**Available data**
____

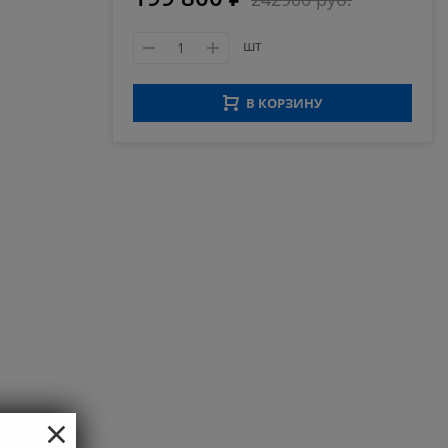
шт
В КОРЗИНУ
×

____

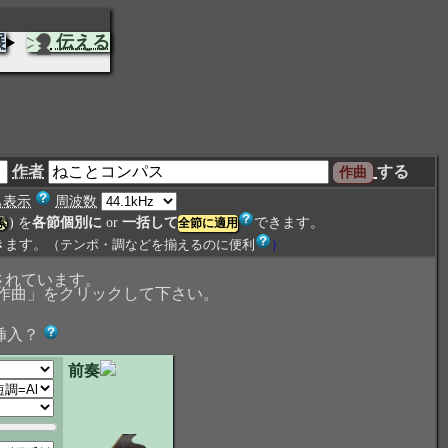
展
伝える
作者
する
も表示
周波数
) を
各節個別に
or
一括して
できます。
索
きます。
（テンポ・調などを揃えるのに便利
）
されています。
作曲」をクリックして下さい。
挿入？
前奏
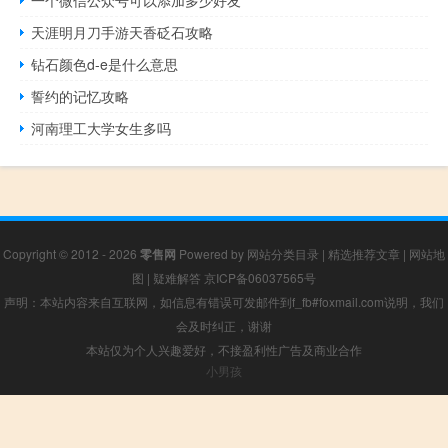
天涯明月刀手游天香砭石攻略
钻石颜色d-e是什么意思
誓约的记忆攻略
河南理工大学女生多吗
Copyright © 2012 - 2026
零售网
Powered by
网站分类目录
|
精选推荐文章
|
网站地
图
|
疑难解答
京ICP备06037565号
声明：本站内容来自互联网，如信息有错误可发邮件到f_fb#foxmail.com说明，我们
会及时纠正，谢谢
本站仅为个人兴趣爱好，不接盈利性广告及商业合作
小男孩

____

List every line in the entries above that contains the string "com说明", matching case exactly.

声明：本站内容来自互联网，如信息有错误可发邮件到f_fb#foxmail.com说明，我们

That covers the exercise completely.